Second example using llvm or solver simplification:

#!/usr/bin/env python
## -*- coding: utf-8 -*-
##
## 0x2000005: mov qword ptr [rsp - 8], rbp
## 0x200000a: lea rsp, [rsp - 8]
## 0x200000f: lea rbp, [rip - 0x1fd5ae]
## 0x2000016: xchg qword ptr [rsp], rbp
## 0x200001a: lea rsp, [rsp + 8]
## 0x200001f: jmp qword ptr [rsp - 8]
## (_ bv31468136 64)
## (_ bv31468136 64)

from triton import *

ctx = TritonContext(ARCH.X86_64)

# Symbolize all registers
for r in ctx.getParentRegisters():
    ctx.symbolizeRegister(r, r.getName())

block = BasicBlock([
  Instruction(b"\x48\x89\x6C\x24\xF8"),
  Instruction(b"\x48\x8D\x64\x24\xF8"),
  Instruction(b"\x48\x8D\x2D\x52\x2A\xE0\xFF"),
  Instruction(b"\x48\x87\x2C\x24"),
  Instruction(b"\x48\x8D\x64\x24\x08"),
  Instruction(b"\xFF\x64\x24\xF8"),
])

# Process the block (constant folding will be applied)
ctx.processing(block, 0x2000005)
print(block)

# Get back the rip expression
ast = ctx.getAstContext()
rip = ctx.getRegisterAst(ctx.registers.rip)

# Solution 1: Simplify the rip expression using llvm
print(ast.unroll(ctx.simplify(rip, llvm=True)))

# Solution 2: Simplify the rip expression using SMT solver (which is basically equal to our constant folding pass)
print(ast.unroll(ctx.simplify(rip, solver=True)))

I hope it can help.

Thank you very much for your sample code.I solved this problem two days ago,but I forgot to close this issue. Is there a discord discussion group where we can exchange ideas on how to use the triton library? I found that using triton to remove code obfuscation is very effective. but I often encounter different types of obfuscation techniques, and there is no one to communicate with. so I spent a lot of time learning how to deal with these obfuscated codes.
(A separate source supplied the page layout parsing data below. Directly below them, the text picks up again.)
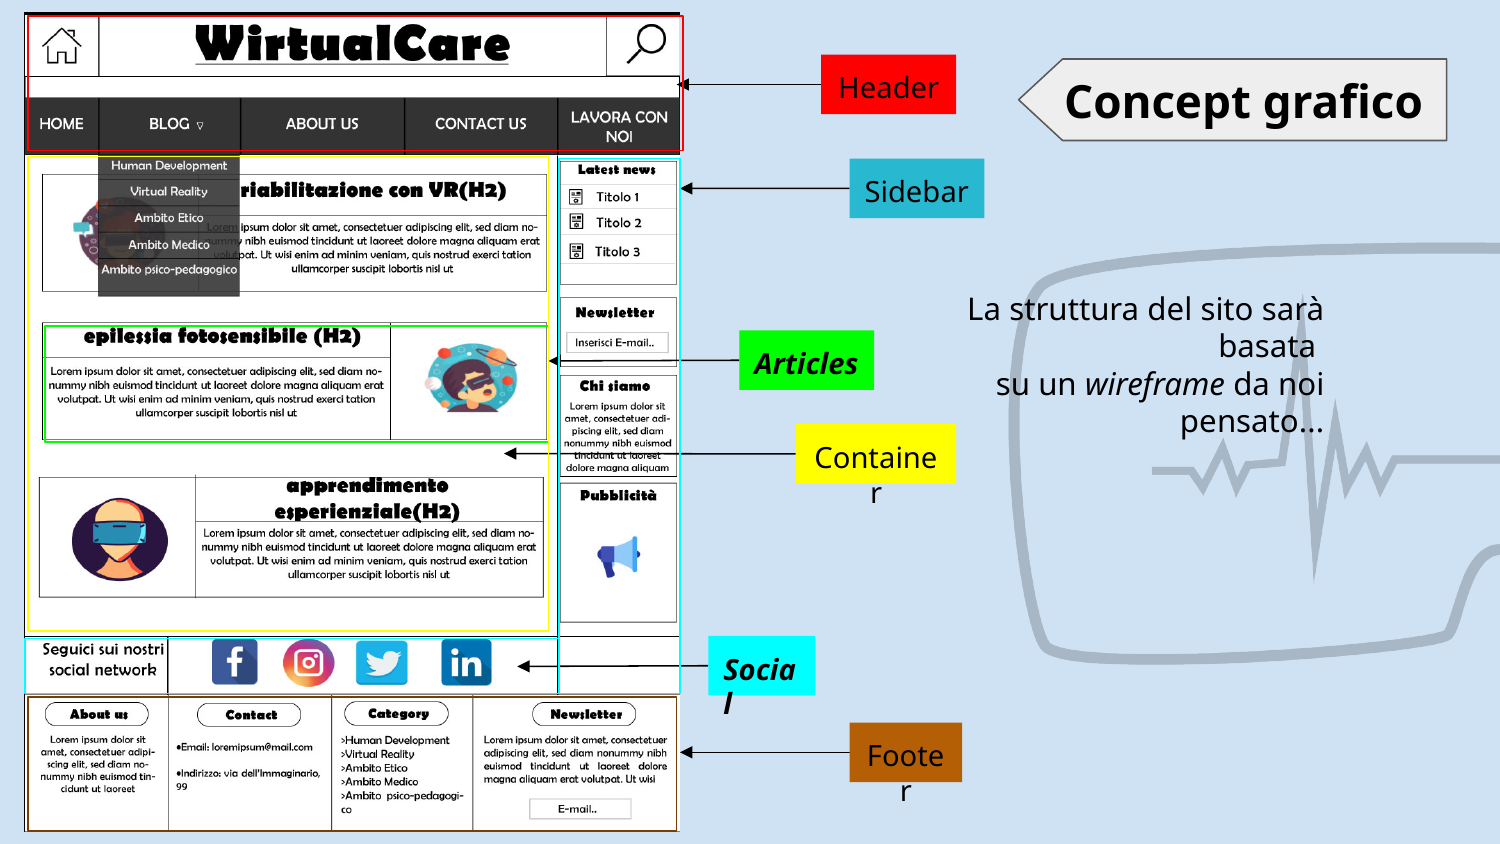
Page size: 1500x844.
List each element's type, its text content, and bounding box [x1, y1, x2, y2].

text_box La struttura del sito sarà basata su un wireframe da noi pensato... [933, 274, 1002, 384]
text_box Articles [739, 330, 875, 390]
text_box Sidebar [849, 158, 985, 219]
text_box Concept grafico [1018, 58, 1447, 141]
text_box Social [708, 635, 816, 696]
text_box Container [795, 424, 957, 484]
picture [1007, 242, 1500, 666]
text_box Footer [849, 722, 963, 783]
picture [24, 12, 681, 832]
text_box Header [821, 54, 957, 115]
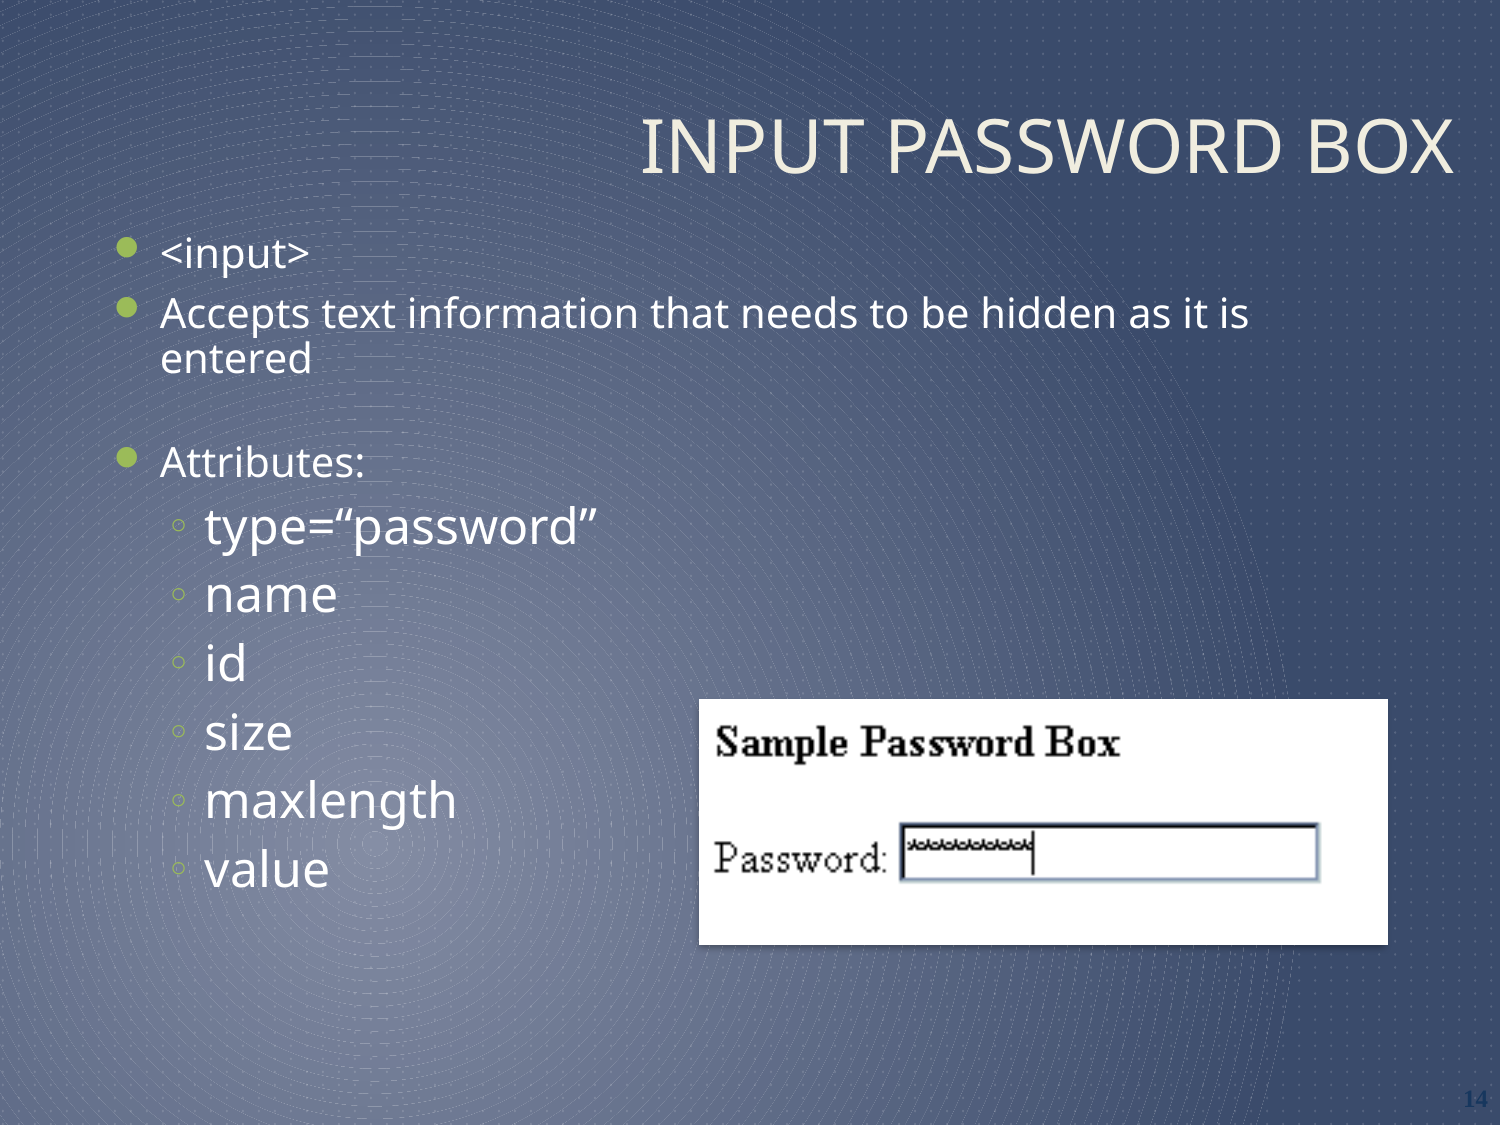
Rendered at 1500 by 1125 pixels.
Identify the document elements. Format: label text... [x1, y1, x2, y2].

list <input> Accepts text information that needs to be hidden as it is entered Attributes: type=“password” name id size maxlength value [99, 224, 1263, 913]
title input Password box [225, 50, 1455, 238]
slide_number 14 [1413, 1034, 1488, 1113]
picture [699, 699, 1388, 945]
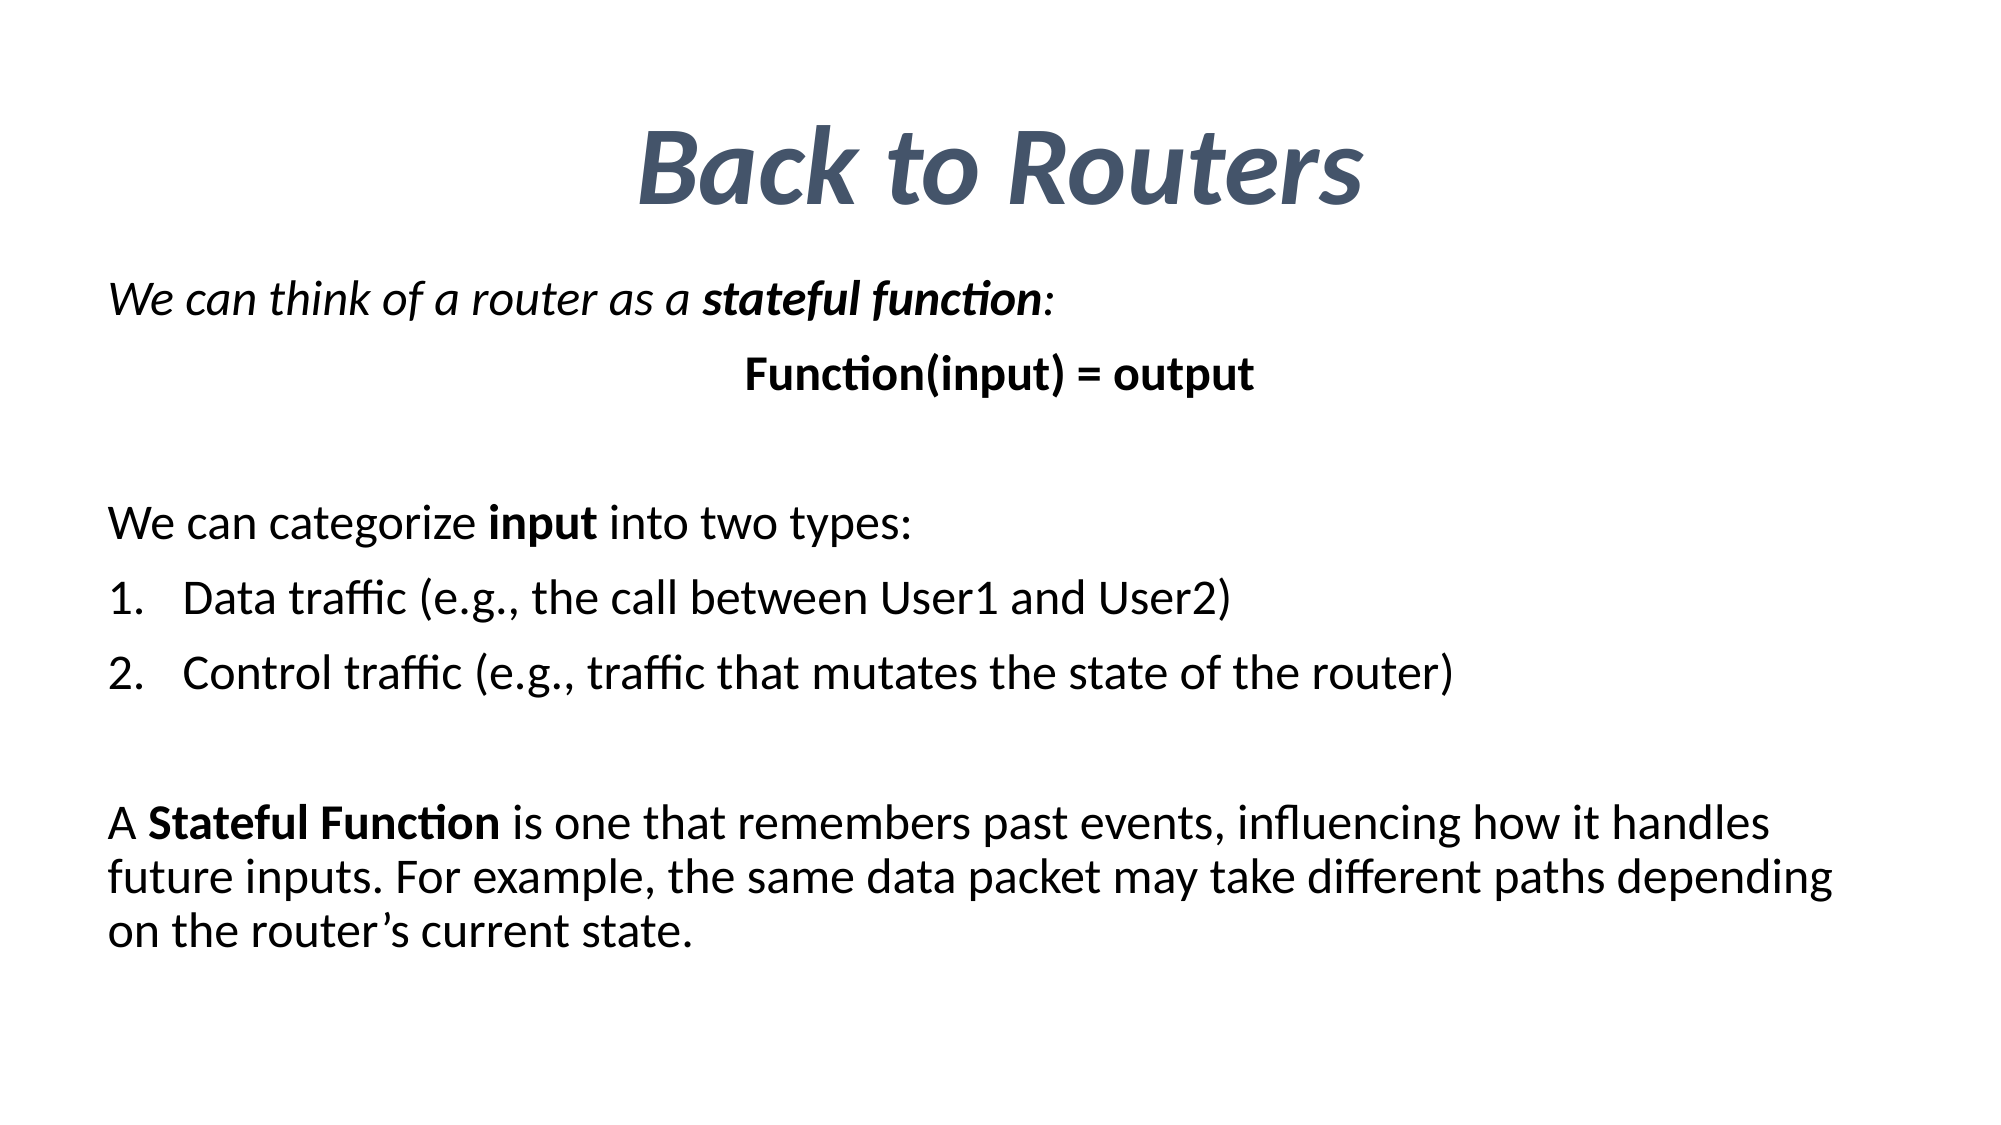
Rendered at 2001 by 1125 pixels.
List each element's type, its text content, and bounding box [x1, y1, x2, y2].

list We can think of a router as a stateful function: Function(input) = output We can categorize input into two types: Data traffic (e.g., the call between User1 and User2) Control traffic (e.g., traffic that mutates the state of the router) A Stateful Function is one that remembers past events, influencing how it handles future inputs. For example, the same data packet may take different paths depending on the router’s current state. [92, 264, 1908, 1033]
title Back to Routers [137, 59, 1863, 278]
It would be nice to have a chat group where we can get together to discuss anything about triton .

JonathanSalwan commented 2 days ago

There is no discord dedicated to Triton. However I hang out on doar-e where there is a good technical community talking about everything related to binary exploitation and reverse engineering.